Der Kanton Graubünden setzt voll auf grossangelegte Coronatests. Kein Kanton geht so weit, kein Kanton testet zurzeit mehr. Und es sollen in den nächsten Wochen noch deutlich mehr Tests werden.
Gespannt schaute die Schweiz Ende letzten Jahres nach Graubünden, als im Engadin und Südbünden die gesamte Bevölkerung zum freiwilligen Coronatest gebeten wurde.
Nebst diesem Massentest wurden in den letzten Wochen auch Unternehmen durchgetestet, zusätzlich gingen die Fachleute in verschiedene Schulen, wo sich die Schülerschaft testen lassen konnte.
Personen ohne Symptome aufspüren
Bei all diesen Aktionen ging es darum, herauszufinden, wie der erhöhte Testdruck den Verlauf der Pandemie beeinflussen kann. Die Überlegung des Kantons ist: Wenn grossflächig getestet wird, können Personen, die das Virus in sich tragen aber keine Symptome haben, aufgespürt und in Isolation gesetzt werden. Diese Menschen stecken so keine weiteren Personen an und die Übertragungskette wird unterbrochen.
Nach den ersten Pilotprojekten hat die Bündner Regierung nun Bilanz gezogen. Sie fällt positiv aus. Es habe sich gezeigt, dass wiederholtes Testen klar zur Reduktion von Ansteckungen beitrage, hiess es am Donnerstag. Das Testen könne irgendwann gar andere, einschränkende Massnahmen ersetzen.
Kritik am Bund
«Hier erwarten wir, dass der Bund sich nun endlich bewegt», sagte Gesundheitsdirektor Peter Peyer vor den Medien. «Es wäre schön, wenn der Bund nun, neben all den anderen Massnahmen, auch zur Einsicht kommt, dass verstärktes Testen einen positiven Effekt hat.»
Die Beschränkungsmassnahmen des Bundes führen in eine Sackgasse.
Sein Regierungskollege, Volkswirtschaftsdirektor Marcus Caduff, doppelte nach: «Die Beschränkungsmassnahmen des Bundes führen in eine Sackgasse. Wir benötigen in der ganzen Schweiz eine neue Strategie zur Bekämpfung des Coronavirus.» Man könne nicht nur auf Beschränkungen setzen, sonst fahre man die Wirtschaft «an die Wand.»
Tests sollen alltäglich werden
Einer der Köpfe hinter dem Bündner Corona-Weg ist Martin Bühler, Chef des kantonalen Führungsstabs. Der Auslöser seien die erfolgreichen Massentests im Südtirol gewesen, erinnert sich Bühler. Man habe sich gesagt, «wir wollen das auch können.»

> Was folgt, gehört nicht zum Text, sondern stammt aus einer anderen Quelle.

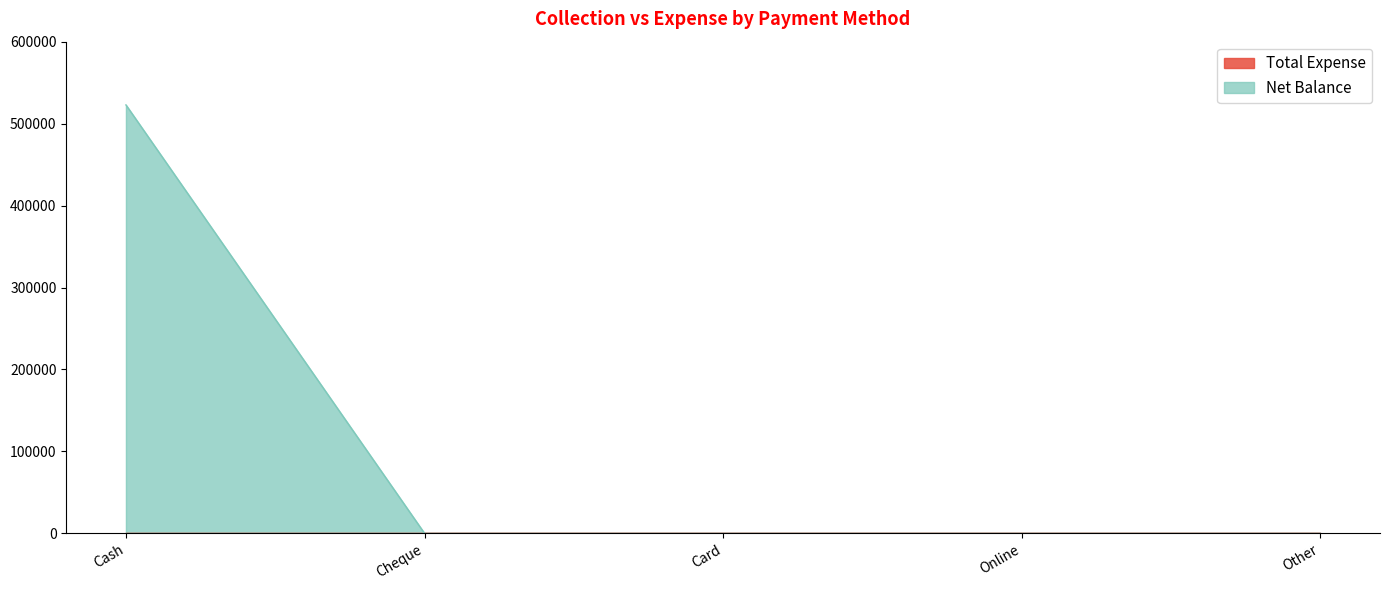

What is the average value?

104564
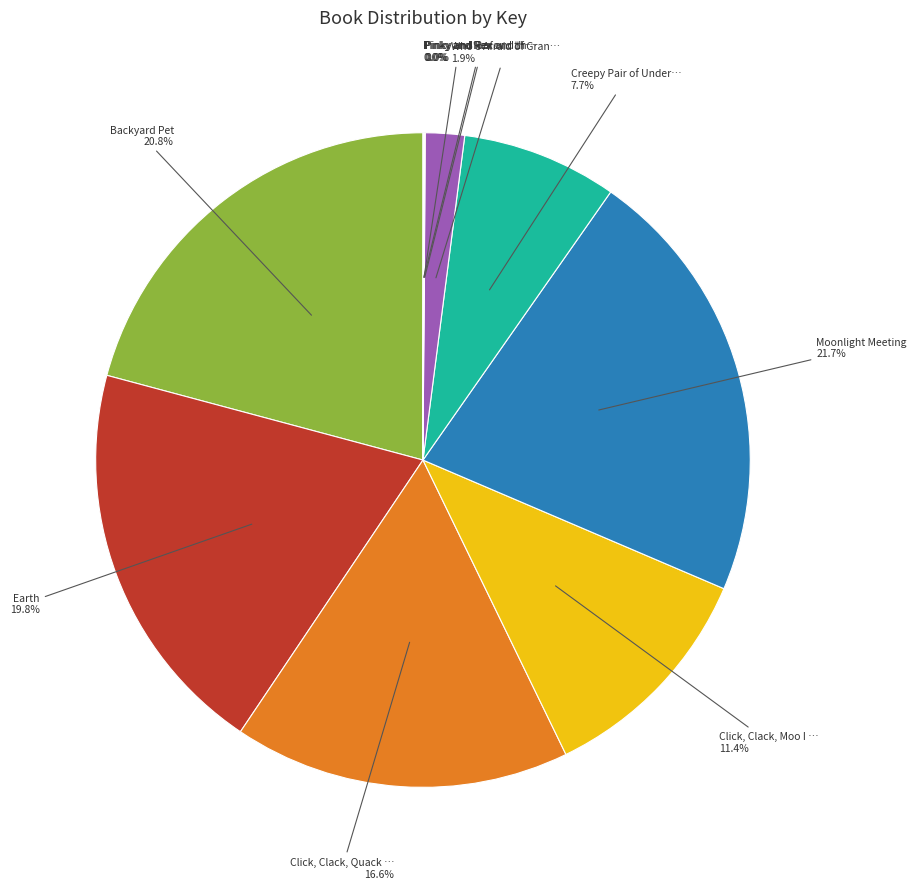

Is there a majority slice in this chart?

No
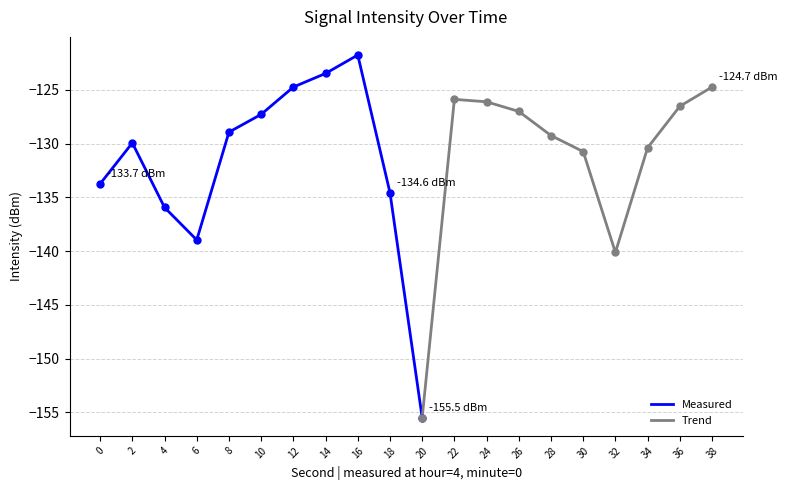

Reading right to left, extract all data points from this chart.

38=-124.7	36=-126.5	34=-130.4	32=-140.1	30=-130.7	28=-129.2	26=-127.0	24=-126.1	22=-125.9	20=-155.5	18=-134.6	16=-121.8	14=-123.5	12=-124.7	10=-127.3	8=-128.9	6=-139.0	4=-135.9	2=-129.9	0=-133.7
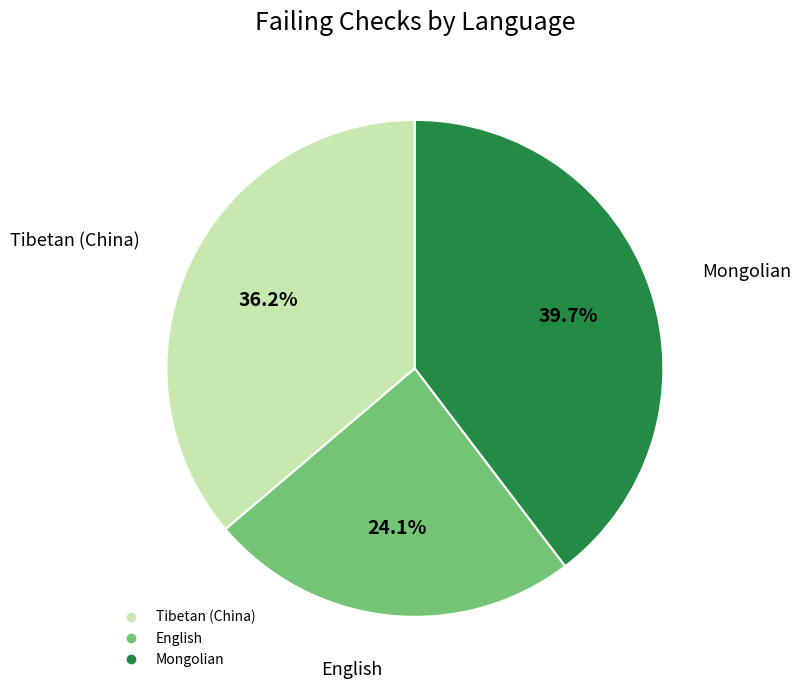

Which category has the smallest portion of the pie?

English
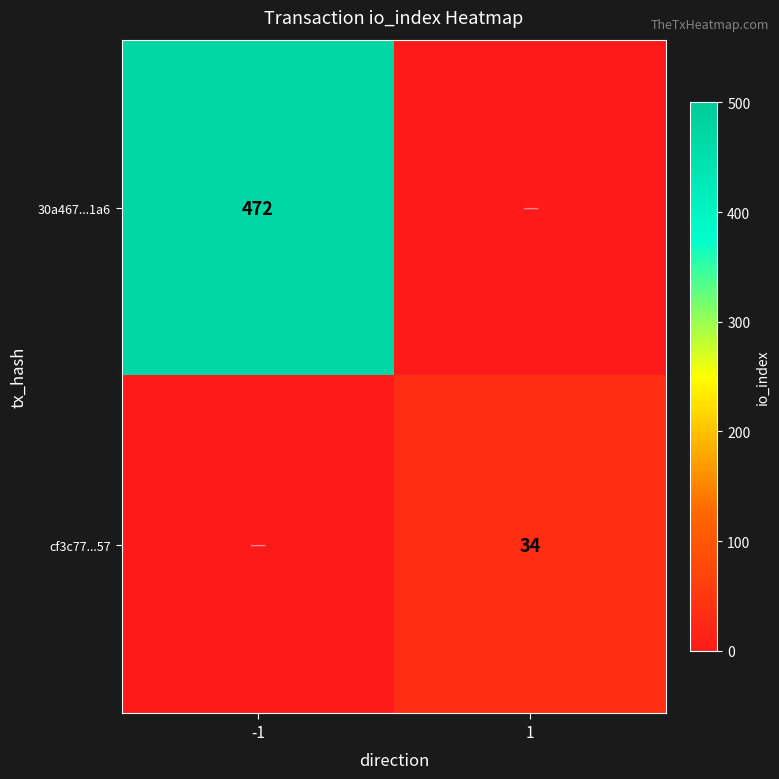

The 30a467...1a6 series shows 715 at -1. True or false?

False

Klar, sagt er, testen alleine genüge, je nach Situation, nicht. Dennoch ist er überzeugt: «Regelmässiges Testen ist deutlich besser, als das Leben der Menschen einfach immer wieder einzuschränken.»
Mit dem Bündner-Weg nehme man eine Pionierrolle ein in der Schweiz, glaubt die Regierung.
Testen soll alltäglich werden und niederschwellig möglich sein. «Wer beispielsweise seine Grossmutter besucht, sollte sich testen», sagt Bühler, da biete man nun die Gelegenheit dazu. Die Bevölkerung soll sich in neun, über den Kanton verteilten Zentren, testen lassen können. Die Testzentren sind gleichzeitig auch Impfzentren.
Weiter sollen regelmässig grossflächige Schul- und Betriebstestungen durchgeführt werden. Mit dieser Strategie, dem regelmässigen und grossflächigen Testen sowie dem Impfen, will Graubünden die Pandemie besser in den Griff bekommen.
Ziel sind vorerst 20'000 Tests pro Woche, das sind viermal so viele wie heute. Eingesetzt werden sollen vor allem PCR-Speicheltests, die einfach durchzuführen sind. 25 Millionen Franken lässt sich der Kanton die Umsetzung des Impf- und Testkonzepts kosten.